Task instructions »
Gather up every line from the entries below that uses the word "cessation".
Top of The data
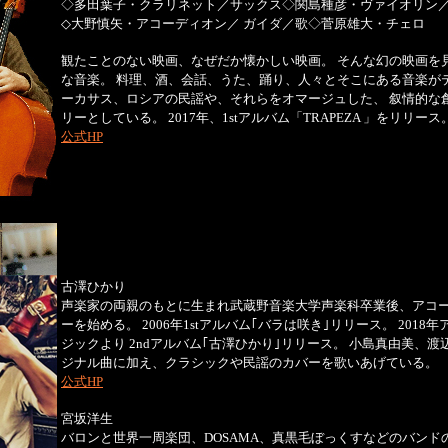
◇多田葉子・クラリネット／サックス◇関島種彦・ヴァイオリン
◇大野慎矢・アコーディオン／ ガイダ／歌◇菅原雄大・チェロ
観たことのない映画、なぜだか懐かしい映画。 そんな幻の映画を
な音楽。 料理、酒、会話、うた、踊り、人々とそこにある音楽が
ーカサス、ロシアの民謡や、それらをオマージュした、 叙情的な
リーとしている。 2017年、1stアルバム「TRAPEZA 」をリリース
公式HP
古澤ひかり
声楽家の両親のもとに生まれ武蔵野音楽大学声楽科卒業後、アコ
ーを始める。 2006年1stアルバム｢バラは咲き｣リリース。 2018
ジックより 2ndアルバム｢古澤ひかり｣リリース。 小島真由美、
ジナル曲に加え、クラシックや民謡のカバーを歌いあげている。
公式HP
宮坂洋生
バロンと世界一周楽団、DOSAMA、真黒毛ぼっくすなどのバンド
Bottom of The data
Top of The data
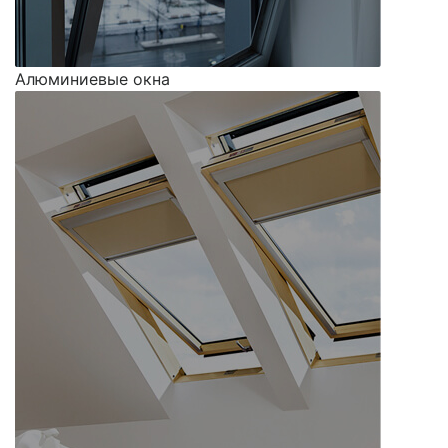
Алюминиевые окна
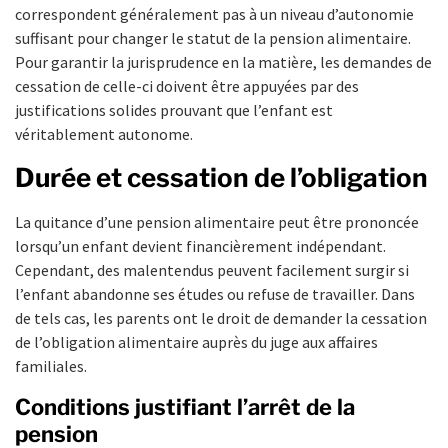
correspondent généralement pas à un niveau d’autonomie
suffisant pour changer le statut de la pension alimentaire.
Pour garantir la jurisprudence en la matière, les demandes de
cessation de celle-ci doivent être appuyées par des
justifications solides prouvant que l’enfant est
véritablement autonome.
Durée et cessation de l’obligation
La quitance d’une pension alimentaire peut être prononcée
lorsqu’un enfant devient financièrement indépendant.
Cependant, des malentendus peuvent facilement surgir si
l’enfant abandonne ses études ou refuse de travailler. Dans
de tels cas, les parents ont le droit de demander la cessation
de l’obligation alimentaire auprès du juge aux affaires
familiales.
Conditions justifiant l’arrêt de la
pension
Bottom of The data
Final answer »
cessation de celle-ci doivent être appuyées par des
Durée et cessation de l’obligation
de tels cas, les parents ont le droit de demander la cessation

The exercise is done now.